EXTRACT:
The Eighth Amendment to the Republic of Ireland’s constitution, passed by voters in 1983, recognizes the right to life of mother and unborn child equally.

The High Court, which is below the Supreme Court in authority, sided with a Nigerian man’s arguments in an immigration case. Among his claims the court favored: he should not be deported because his unborn child had multiple rights, including the right to the company of his or her father.

The High Court said the unborn baby had personal rights guaranteed in other parts of the constitution as well as guarantees in the 2012 Children’s Referendum which requires the state to protect “all children.”

The Supreme Court dismissed the man’s appeal, but disagreed with the ruling that the unborn child had other rights. It said the decision should have instead considered rights that were conferred on the child once he or she was born, the Irish Times reports. It said the “most plausible” interpretation of Irish law before the 1983 pro-life amendment was that there was uncertainty about the constitutional place of the unborn that the Eighth Amendment was intended to remove.

The court claimed its decision does not mean the unborn child is “either constitutionally or legally invisible,” and said the state was entitled to take into account respect for human life “as an aspect of the common good.”

PARTS OF THE EXERCISE:
1. Restate word for word the part of the Irish court ruling article from "The Eighth Amendment to" to "unborn child equally.".
2. Take the Irish court ruling article further, picking up from its final sentence.

DATASET SECTION:
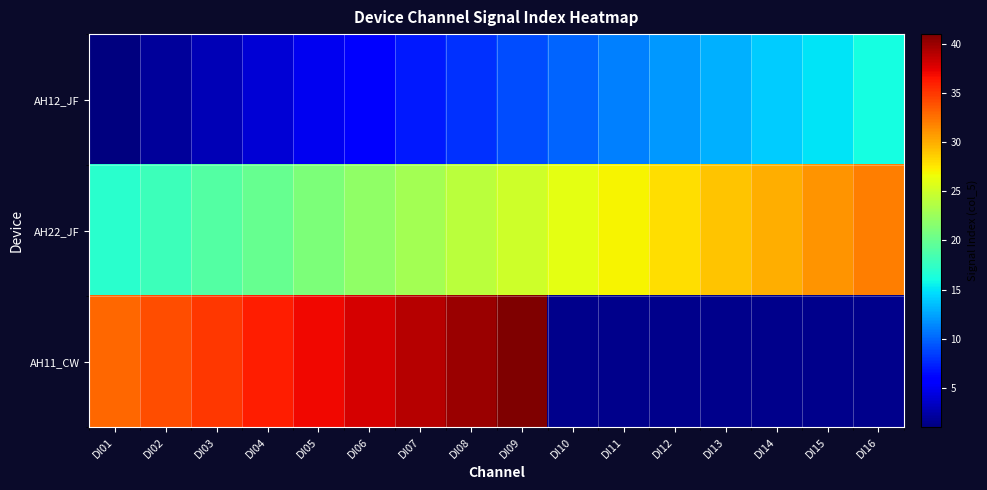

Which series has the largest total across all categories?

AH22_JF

ANSWERS GIVEN:
1.
The Eighth Amendment to the Republic of Ireland’s constitution, passed by voters in 1983, recognizes the right to life of mother and unborn child equally.

2.
The case was holding up efforts to repeal the Eighth Amendment. Had the Supreme Court upheld the lower court’s ruling, it could have delayed the repeal vote.

Following the Supreme Court’s decision, the Irish government released final language for an amendment that would say: “Provision may be made by law for the regulation of termination of pregnancies.”

Taoiseach Leo Varadkar, the Prime Minister of the Republic of Ireland, said the language change is “about trusting women to decide, in the early weeks of their pregnancy, what’s right for them and their families,” saying it is also about trusting doctors to decide when a pregnancy is a risk to a woman’s life or health.

“Above all it’s about trusting Irish people to consider this matter in depth, with compassion and empathy, as I know they will,” he said, the U.K. site Metro News reports.

Varadkar has promised to propose legislation to allow unrestricted abortion in the first twelve weeks of pregnancy if the Eighth Amendment is repealed, the Irish newspaper The Independent reports.

Iona Institute spokeswoman Maria Steen criticized the government’s decision to appeal the High Court’s opinion that the unborn child has multiple rights.

“It shows the overt hostility of the Government towards the unborn child,” she said. “It wants these children to have no constitutional rights whatsoever.”

Steen said the decision highlights the need to protect the Eighth Amendment.

“The Irish people have now become, in effect, the last line of defense in Ireland for the unborn child,” she said March 7. “It is now exclusively in our hands to decide whether to protect the fundamental right to life of the child in the womb, or to take it away. The decision could not be more important.”

“Will we decide a group of fellow human beings, those in the womb, are deserving of less protection than we are, or will we see them, correctly, as one of us, and continue to protect them?” she asked.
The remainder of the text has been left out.